Процитируйте без изменений текст всех пунктов ниже. Изображения в ответ не включайте.

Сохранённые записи
# # # # # # #

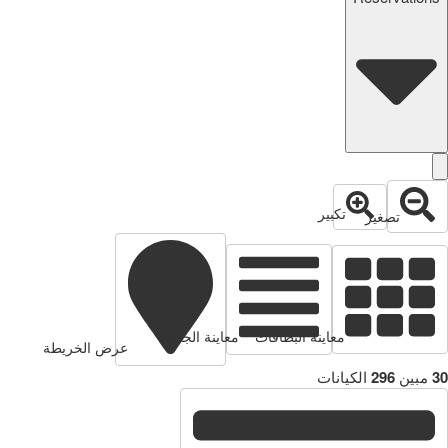
تكبير
تصغير
معاينة البطاقات
معاينة الجدول
عرض الخريطة
30
مبين
296
الكيانات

# # # # # # #

- Решение задания
تكبير
تصغير
معاينة البطاقات
معاينة الجدول
عرض الخريطة
30
مبين
296
الكيانات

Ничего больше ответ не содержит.